« Dans leur lit, dans la cuisine, au retour de l’école, devant la télévision, penchés sur leurs devoirs, dans la rue, dans les supermarchés, en voiture, en forêt, à la piscine, Kim et Sam étaient filmés par leur mère. Elle surgissait sans prévenir, portable à la main, et commentait les images. »
Delphine de Vigan, Les Enfants sont rois
Delphine de Vigan soulève le voile et nous immerge dans un tableau qui n’a rien d’un spectacle. Nulle fiction au rendez-vous dans ces scènes de la vie quotidienne qui s’étalent telles des images crues données en pâture, à travers cet œil, intrus, menant directement dans une voie sans issue. La figure d’un sujet transparent hantant notre temps [1] redouble cet Autre par essence trop envahissant. Nous ne connaissons que trop bien cette certitude du petit d’homme selon laquelle l’Autre a accès à ses pensées les plus secrètes.
Si « l’intime […] est le lieu même du sujet » [2], sa construction est une opération fondamentale chez un enfant, de celle qui noue le sujet à l’Autre tout en le séparant. Il ne s’agit alors pas d’incarner cet Autre inquisiteur qui cherche à débusquer ce bout de savoir caché, mais plutôt de proposer une autre forme de lien.

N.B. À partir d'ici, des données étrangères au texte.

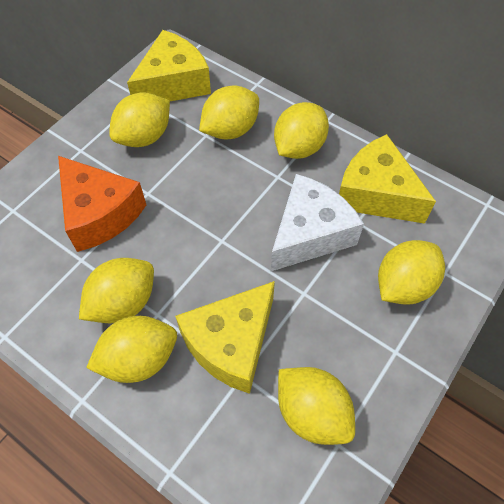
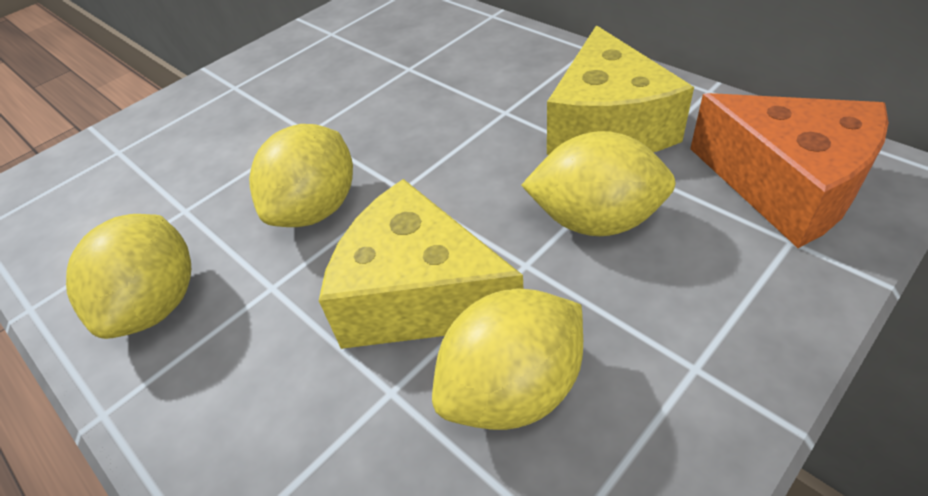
white cheese: 1 -> 0
yellow cheese: 3 -> 2
yellow lemon: 7 -> 4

Comment faire émerger l’intime en faisant offre de parole ? La vague d’un tout dire inonde les réseaux sociaux et pour autant nous savons que pas tout pourra se dire. Un silence subsiste autour de l’os du réel. Un silence à faire germer, dont les contours doivent prendre le temps de se dessiner. Si pour un adulte, il s’agit de traverser le fantasme afin qu’il perde un peu de consistance, pour un enfant, la cure analytique vise parfois à lui donner un coup de pouce pour construire cette fenêtre à travers laquelle il verra le monde.
Un nouage dans le transfert peut permettre que se délimite cette intimité constitutive pour un enfant qui ouvre la porte à sa condition de sujet. C’est ce que nous apprennent les jeunes enfants qui, quelle que soit leur structure, en passent très souvent par une phase de découpage quasi frénétique – l’important n’étant pas tant le contenu déposé que le bout de papier découpé, à l’occasion caché dans une enveloppe scellée.
D’être tout regard, le parent rate sa fonction de transmission, celle « de nouage entre désir, amour et jouissance » [3] qui prend consistance dans le roman familial, cette première fiction « où l’homme peut se tenir séparé du monde, d’où, par la fenêtre, en secret, il peut le contempler, et où, hors de tout regard, il peut se regarder lui-même » [4].
[1] Cf. Wajcman G., « Intime exposé, intime extorqué », The Symptom, n°8, hiver 2007, publication en ligne.
[2] Ibid.
[3] Leguil F. « Un lien qui sépare », La Petite Girafe, n°24, septembre 2006, p. 13.
[4] Wajcman G., « Intime exposé, intime extorqué », op. cit.